One of the most important goals of Lead Nurturing is to maintain permission to stay in front of your audience with your communications. Data from Marketing Sherpa on content relevance and unsubscribes has shown that many prospects will not necessarily click on an unsubscribe link when they lose interest in your messaging. However, far worse, they may become emotionally unsubscribed, reflexively ignoring and deleting your messages as they arrive.

If you continue a rapid pace of marketing to this emotionally unsubscribed segment, they may at some point click the “this is spam” button, causing you a significant deliverability headache, even if they had originally subscribed legitimately.

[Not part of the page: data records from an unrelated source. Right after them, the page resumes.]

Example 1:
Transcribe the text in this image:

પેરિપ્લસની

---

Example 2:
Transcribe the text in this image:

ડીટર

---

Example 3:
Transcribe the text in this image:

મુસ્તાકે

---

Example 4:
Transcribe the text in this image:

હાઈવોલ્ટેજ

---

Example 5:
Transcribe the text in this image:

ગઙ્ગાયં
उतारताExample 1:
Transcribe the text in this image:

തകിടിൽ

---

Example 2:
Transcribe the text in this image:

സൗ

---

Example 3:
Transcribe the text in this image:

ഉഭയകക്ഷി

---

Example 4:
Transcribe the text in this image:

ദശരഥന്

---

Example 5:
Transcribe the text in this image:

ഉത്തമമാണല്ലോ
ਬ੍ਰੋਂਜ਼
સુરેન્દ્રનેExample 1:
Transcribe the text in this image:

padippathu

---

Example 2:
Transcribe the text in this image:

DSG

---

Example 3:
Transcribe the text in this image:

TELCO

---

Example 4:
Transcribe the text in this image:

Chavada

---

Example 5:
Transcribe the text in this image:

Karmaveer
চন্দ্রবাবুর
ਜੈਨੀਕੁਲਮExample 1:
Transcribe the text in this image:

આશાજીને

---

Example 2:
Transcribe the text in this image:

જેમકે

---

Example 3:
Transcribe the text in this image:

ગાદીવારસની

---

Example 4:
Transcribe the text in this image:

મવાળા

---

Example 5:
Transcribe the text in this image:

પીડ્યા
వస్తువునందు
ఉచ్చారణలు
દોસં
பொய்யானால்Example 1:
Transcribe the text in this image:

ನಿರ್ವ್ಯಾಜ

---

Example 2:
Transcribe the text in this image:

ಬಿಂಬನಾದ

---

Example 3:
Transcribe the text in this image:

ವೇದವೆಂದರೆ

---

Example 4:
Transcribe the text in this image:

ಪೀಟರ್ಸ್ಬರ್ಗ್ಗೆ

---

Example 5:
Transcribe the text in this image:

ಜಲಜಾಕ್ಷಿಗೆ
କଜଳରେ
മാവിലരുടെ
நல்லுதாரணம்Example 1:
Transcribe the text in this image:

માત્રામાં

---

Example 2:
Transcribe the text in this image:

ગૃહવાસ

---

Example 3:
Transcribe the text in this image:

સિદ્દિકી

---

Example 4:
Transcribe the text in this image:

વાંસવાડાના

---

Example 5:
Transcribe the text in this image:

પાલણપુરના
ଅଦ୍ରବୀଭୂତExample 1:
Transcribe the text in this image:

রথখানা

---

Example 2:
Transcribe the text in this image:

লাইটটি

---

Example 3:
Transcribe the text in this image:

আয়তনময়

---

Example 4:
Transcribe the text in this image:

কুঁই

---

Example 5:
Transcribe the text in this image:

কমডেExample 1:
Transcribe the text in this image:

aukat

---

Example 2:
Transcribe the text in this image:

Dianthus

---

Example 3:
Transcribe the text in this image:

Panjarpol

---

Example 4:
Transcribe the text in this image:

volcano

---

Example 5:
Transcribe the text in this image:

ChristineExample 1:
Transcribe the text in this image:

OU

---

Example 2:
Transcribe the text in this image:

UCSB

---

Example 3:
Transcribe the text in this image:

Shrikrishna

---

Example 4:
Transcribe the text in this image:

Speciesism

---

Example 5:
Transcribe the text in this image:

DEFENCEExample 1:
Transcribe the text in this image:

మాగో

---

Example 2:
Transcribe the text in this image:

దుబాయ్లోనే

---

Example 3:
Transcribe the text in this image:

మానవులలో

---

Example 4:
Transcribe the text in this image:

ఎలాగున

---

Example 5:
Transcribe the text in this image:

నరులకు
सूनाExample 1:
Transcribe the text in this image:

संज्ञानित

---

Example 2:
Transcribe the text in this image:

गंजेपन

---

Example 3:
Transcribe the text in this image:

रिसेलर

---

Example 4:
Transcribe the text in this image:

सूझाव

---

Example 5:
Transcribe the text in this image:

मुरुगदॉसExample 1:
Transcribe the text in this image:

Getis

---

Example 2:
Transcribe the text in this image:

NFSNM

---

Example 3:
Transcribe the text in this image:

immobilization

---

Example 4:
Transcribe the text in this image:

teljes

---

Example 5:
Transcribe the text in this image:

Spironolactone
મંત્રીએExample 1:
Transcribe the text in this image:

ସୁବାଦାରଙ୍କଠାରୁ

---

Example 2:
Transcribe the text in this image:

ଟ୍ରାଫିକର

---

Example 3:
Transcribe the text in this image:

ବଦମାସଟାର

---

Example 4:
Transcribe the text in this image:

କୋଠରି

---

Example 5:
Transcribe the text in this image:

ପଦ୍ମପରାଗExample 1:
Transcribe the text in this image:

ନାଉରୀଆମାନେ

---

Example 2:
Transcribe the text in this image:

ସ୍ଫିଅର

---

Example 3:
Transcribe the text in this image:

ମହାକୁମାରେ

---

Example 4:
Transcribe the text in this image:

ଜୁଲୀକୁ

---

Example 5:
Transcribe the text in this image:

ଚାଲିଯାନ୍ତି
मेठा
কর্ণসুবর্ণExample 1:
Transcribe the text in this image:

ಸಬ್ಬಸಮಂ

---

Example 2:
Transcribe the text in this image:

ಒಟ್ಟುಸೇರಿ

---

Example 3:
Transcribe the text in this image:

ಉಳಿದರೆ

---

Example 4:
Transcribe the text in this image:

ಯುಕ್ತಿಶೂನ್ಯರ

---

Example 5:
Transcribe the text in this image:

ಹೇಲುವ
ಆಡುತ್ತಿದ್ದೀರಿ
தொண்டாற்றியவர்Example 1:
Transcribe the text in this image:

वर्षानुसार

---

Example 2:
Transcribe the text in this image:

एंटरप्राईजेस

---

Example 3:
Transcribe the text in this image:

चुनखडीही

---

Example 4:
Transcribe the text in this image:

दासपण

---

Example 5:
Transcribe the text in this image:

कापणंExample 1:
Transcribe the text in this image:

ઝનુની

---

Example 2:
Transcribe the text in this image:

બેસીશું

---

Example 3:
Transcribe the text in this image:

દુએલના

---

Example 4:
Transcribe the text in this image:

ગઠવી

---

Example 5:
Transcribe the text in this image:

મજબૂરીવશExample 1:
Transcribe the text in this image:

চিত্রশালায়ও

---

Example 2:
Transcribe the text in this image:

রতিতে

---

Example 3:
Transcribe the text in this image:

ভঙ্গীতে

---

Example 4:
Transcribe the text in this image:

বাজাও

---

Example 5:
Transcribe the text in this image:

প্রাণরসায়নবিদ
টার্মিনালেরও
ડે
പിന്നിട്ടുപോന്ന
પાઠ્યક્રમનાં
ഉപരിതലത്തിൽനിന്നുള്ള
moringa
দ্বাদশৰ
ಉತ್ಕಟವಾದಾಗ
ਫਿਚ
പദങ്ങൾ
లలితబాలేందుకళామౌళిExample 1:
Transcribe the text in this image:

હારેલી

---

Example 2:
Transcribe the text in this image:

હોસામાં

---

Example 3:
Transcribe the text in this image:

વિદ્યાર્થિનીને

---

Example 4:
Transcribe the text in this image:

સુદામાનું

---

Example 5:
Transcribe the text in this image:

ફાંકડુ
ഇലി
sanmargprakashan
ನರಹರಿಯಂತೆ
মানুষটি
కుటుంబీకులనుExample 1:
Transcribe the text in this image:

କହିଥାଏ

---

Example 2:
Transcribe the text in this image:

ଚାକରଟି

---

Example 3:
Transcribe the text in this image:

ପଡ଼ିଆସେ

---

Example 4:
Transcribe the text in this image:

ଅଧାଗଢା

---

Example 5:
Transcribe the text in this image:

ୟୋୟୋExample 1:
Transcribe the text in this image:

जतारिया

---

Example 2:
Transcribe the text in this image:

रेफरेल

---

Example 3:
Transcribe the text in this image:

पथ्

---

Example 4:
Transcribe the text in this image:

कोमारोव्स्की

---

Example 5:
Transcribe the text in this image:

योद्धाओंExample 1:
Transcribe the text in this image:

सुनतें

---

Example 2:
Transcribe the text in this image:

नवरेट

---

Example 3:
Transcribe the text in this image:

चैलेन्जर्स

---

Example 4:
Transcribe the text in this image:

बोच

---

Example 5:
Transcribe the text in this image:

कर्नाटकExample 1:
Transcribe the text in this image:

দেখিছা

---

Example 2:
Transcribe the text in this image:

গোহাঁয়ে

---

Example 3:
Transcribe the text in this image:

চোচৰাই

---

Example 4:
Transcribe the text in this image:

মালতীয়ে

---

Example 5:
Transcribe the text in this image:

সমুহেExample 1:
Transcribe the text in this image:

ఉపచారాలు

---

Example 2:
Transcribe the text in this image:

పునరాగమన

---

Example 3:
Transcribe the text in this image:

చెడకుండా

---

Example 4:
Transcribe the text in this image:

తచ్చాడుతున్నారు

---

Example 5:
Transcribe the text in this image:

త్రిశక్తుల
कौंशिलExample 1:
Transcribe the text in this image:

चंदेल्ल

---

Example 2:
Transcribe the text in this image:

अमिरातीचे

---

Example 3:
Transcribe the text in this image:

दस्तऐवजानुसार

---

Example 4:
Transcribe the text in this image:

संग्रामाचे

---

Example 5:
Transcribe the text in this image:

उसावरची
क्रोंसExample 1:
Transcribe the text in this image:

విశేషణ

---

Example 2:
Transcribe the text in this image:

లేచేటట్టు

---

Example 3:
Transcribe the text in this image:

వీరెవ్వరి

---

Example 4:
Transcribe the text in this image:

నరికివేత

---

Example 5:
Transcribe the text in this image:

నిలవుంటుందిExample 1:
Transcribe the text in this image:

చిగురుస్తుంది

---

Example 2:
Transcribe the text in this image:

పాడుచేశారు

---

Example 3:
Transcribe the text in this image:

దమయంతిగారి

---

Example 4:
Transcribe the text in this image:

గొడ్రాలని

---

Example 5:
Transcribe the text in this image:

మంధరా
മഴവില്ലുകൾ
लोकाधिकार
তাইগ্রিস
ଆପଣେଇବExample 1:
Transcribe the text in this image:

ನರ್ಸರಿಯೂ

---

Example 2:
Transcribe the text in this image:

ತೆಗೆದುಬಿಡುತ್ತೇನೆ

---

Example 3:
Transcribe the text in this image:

The first step in avoiding this situation is to identify the inactive members of your database. To do this within Eloqua is very easy. You can create a filter and use Activity and Inactivity criteria that will tell you which contacts are not active. If you’re not sure where to start, check out the following article: “Contact Filters - Creating Contact Filters”. In your filter, choose the following criteria:

• Has been sent at least 3 email in the last 6 months
• Subscription Comparison: Contacts who are subscribed as of now
• Has not opened 1 email in the last 6 months
• Has not clicked on 1 email in the last 6 months
• Has not visited the website at least once in the last 6 months
• Has not submitted at least 1 form in the last 6 months

It should look like this:


The last step is to use advanced logic so it looks like the following:




Therefore, all active contacts are those that have been sent at least 1 email and have not unsubscribed and have not performed any activity.

With this segment defined, you can then suppress them against regular email distributions, in order to ensure that they are not communicated to more than they would appreciate. You could even set up Default Distribution Lists that would automatically suppress these contacts.

Depending on their level of disengagement, you can target them with special re-engagement offers (How To - Create an Automated Reengagement Program) or campaigns using other media types such as direct mail or a calling campaign.

The critical point, however, is to identify and monitor the inactive segment of your database. By understanding its size and any trends in its growth, you can begin to understand how your messaging is resonating with your audience, and adjust accordingly.

3 comments:

James said...

For:

(1 AND 2) AND (3 OR 4 OR 5 OR 6)

Shouldn't that be AND for all in order to determine who is truly inactive? (Someone who is subscribed but have not been active in all areas at all.)
Otherwise it can be saying that someone who did click on an email, but didn't visit a website, is inactive. Which, is not true.

James said...

Sorry, I meant to say someone who "opened" an email. Not "clicked" (otherwise, I might be contradicting myself saying they didn't visit a website, which, they might have when clicking on a link in an email).

Steven Woods said...

James,
you're right that AND in that string would find someone who was completely inactive, while what we have set out there does allow some activity.

Tweaking the logic to your specific circumstances is always a good thing to do.